The preferred solution for breast discomfort was also correlated with patient delay in this study, which is consistent with the findings of Ren et al [26]. Our study has confirmed the distance from hospital was the most important factor contributing to the delay in seeking medical attention for breast cancer patients. When patients felt breast discomfort, they preferred to visit a small clinic. The reason may that women play an important role in caring for children and families in China, and may prefer small clinics close to home to buy medicine and may only visit hospitals when serious symptoms appear. However, due to the poor diagnosis and treatment level of the clinic, some patients obtained the wrong symptom explanation, resulting in a delay.
The medical payment method was an important predicted indicator affecting seeking medical care in our study. The lack of health insurance and limited access to medical services contribute to patients' delay in seeking necessary medical attention. Rauscher et al [20]. also found that the availability and utilization of health care services strongly predicted patient delays in seeking medical care. Patients with medical insurance and regular visits to doctors were less likely to experience delays. Nelissen et al [21]. observed that individuals tend to assess their available health care resources before seeking medical help. Factors such as the absence of medical insurance, difficulties in accessing medical services, and complex referral processes all act as barriers for patients seeking timely medical assistance.

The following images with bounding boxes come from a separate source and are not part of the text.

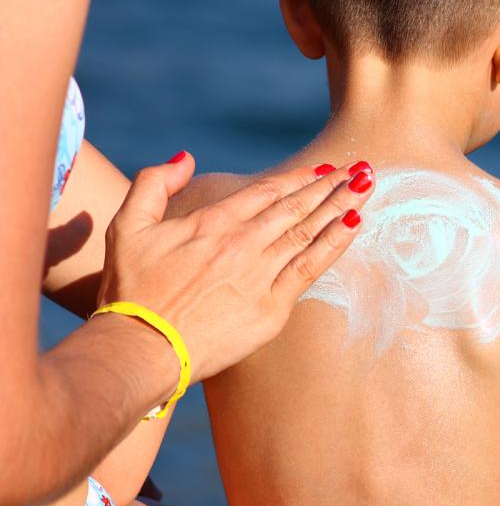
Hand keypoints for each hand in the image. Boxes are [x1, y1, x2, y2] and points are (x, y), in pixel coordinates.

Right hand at [96, 153, 373, 381]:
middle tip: (362, 168)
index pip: (268, 192)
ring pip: (309, 232)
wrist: (141, 348)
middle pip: (297, 207)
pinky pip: (311, 269)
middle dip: (332, 185)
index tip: (325, 168)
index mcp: (213, 222)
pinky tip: (354, 226)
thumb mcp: (127, 227)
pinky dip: (334, 244)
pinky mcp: (272, 308)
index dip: (299, 178)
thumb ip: (153, 185)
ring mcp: (260, 275)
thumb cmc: (131, 291)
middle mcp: (243, 243)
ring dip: (341, 206)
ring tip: (367, 186)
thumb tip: (185, 157)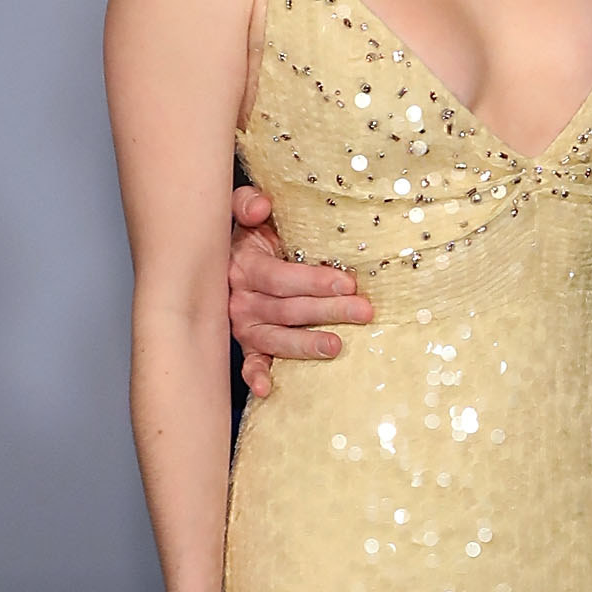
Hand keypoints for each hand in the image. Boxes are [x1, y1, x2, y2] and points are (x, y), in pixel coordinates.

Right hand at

Our study identified that religion was an important factor related to delays in seeking medical care patient. In this study, the proportion of breast cancer patients with religious beliefs experiencing delays in seeking medical care was as high as 81.25%, which was closely related to the research setting of this study. This study was conducted in a tertiary first-class oncology specialized hospital in Sichuan, which treated a majority of cancer patients from the Sichuan region. Sichuan had a very unique geographical location, and the majority of the population with religious beliefs was Tibetan. Tibetans mostly resided in remote plateau areas where medical resources were limited, and the overall educational level among the Tibetan people tended to be relatively low. Ma et al [27]. also identified that religious belief was a risk factor for delays in seeking medical care in women with cervical cancer, which was similar to the findings of our study.
Limitations
Although the model developed in this study demonstrated excellent discrimination ability, calibration, and clinical effectiveness, there are several limitations. First, the data was derived from self-reports obtained through questionnaires, which may have introduced bias. Second, this study included data from only a single center, and the sample size was small, which may have led to distribution bias and may not be ideal for validating datasets in model development. Therefore, it is essential to obtain multicenter clinical data to provide more reliable theoretical guidance for clinical practice. Additionally, it is necessary to update the prediction model and enhance its performance.